The Hadamard Product for the Riemann zeta function is given by
$\zeta(s) = \frac{e^{[\ln(2\pi)-1-\gamma/2]s}}{2(s-1)\Gamma(1+\frac{s}{2})}\prod_{\rho}(1-\frac{s}{\rho})\exp(\frac{s}{\rho}),$
compare http://mathworld.wolfram.com/HadamardProduct.html, where the infinite product is taken over all nontrivial zeros, counting their multiplicity. From this it trivially follows that
$\zeta(s+\frac{1}{2}) = \frac{e^{[\ln(2\pi)-1-\gamma/2](s+\frac{1}{2})}}{2(s-\frac{1}{2})\Gamma(1+\frac{s+\frac{1}{2}}{2})}\prod_{\rho}(1-\frac{s+\frac{1}{2}}{\rho})\exp(\frac{s+\frac{1}{2}}{\rho})$.
But as the nontrivial zeros of $\zeta(s+\frac{1}{2})$ correspond one-to-one to the nontrivial zeros of $\zeta(s)$, the former ones being shifted $\frac{1}{2}$ to the left with respect to the latter ones, it may also, I guess, be written as
$\zeta(s+\frac{1}{2}) = \phi(s)\prod_{\rho}(1-\frac{s}{\rho-\frac{1}{2}})\exp(\frac{s}{\rho-\frac{1}{2}}),$
for some function $\phi(s)$, with the infinite product being taken over the exact same zeros as before. My question is now: What is $\phi(s)$ given by?, as a closed expression, i.e., without any infinite product.

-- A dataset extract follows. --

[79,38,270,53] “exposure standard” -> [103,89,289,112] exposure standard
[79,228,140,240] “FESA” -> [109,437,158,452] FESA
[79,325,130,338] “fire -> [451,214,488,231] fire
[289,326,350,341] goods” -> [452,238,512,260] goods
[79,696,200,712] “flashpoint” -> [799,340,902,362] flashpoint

Update [as a result of the comments below]: To find $\phi(s)$, I need to evaluate the following infinite product:
$\prod_{\rho} \frac{(1-\frac{s+\frac{1}{2}}{\rho})\exp(\frac{s+\frac{1}{2}}{\rho})}{(1-\frac{s}{\rho-\frac{1}{2}})\exp(\frac{s}{\rho-\frac{1}{2}})} = \prod_{\rho} (1-\frac{1}{2\rho})\times\prod_{\rho}\exp(\frac{2\rho-2s-1}{2\rho(2\rho-1)}),$
here generally assuming that the ratio of two infinite products is the infinite product of ratios. The first product is some constant, but the second product is not. How can I evaluate that latter one?

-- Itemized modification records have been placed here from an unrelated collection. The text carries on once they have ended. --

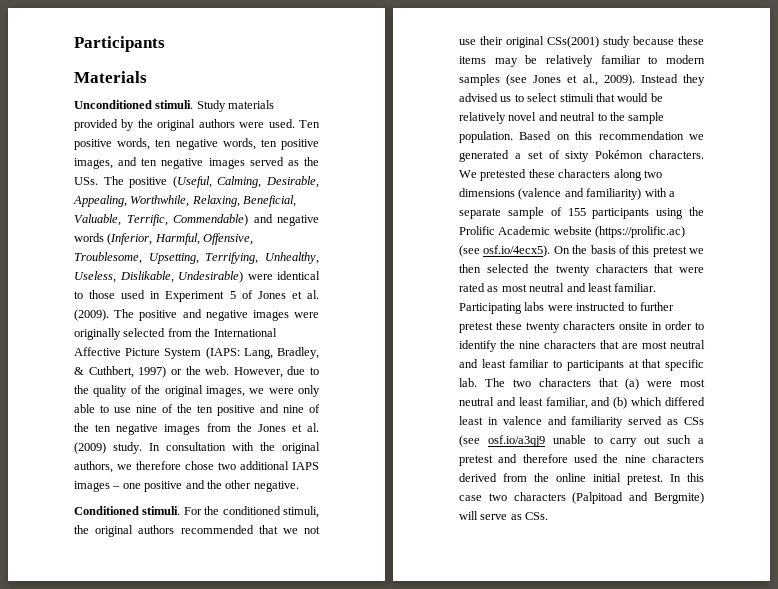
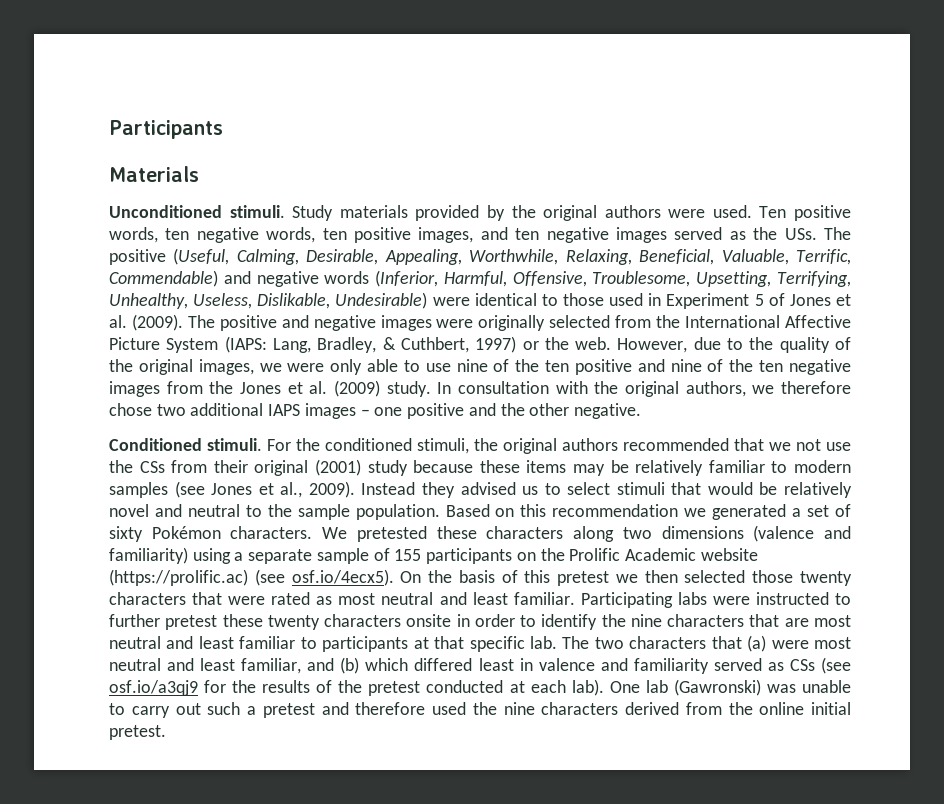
(476, 42) none -> [109,460,208,473] the CSs from
[547,36,599,48] CSs(2001) -> [315,459,361,476] (2001)
[644,188,667,197] with -> [192,548,231,564] using
[656,208,684,219] using -> [516,552,536,561] on
[534,264,550,273] the -> [752,570,794,583] those
(545, 441) none -> [204,679,796,696] for the results of the pretest conducted at each lab). One lab (Gawronski) was
[670,473,704,482] [459,492,704,504] [459,511,549,520] In this case two characters (Palpitoad and Bergmite) will serve as CSs. -> (166, 732) none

I have now determined the function $\phi(s)$. It is given by
$\phi(s) = -\frac{\zeta(\frac{1}{2})\pi^{1+\frac{s}{2}}\sqrt{2}}{8(s-\frac{1}{2})\Gamma(\frac{3}{4})\Gamma(\frac{5}{4}+\frac{s}{2})}.$
The calculations leading to this result do not strike me as particularly trivial, as one of the commenters of my original question asserted.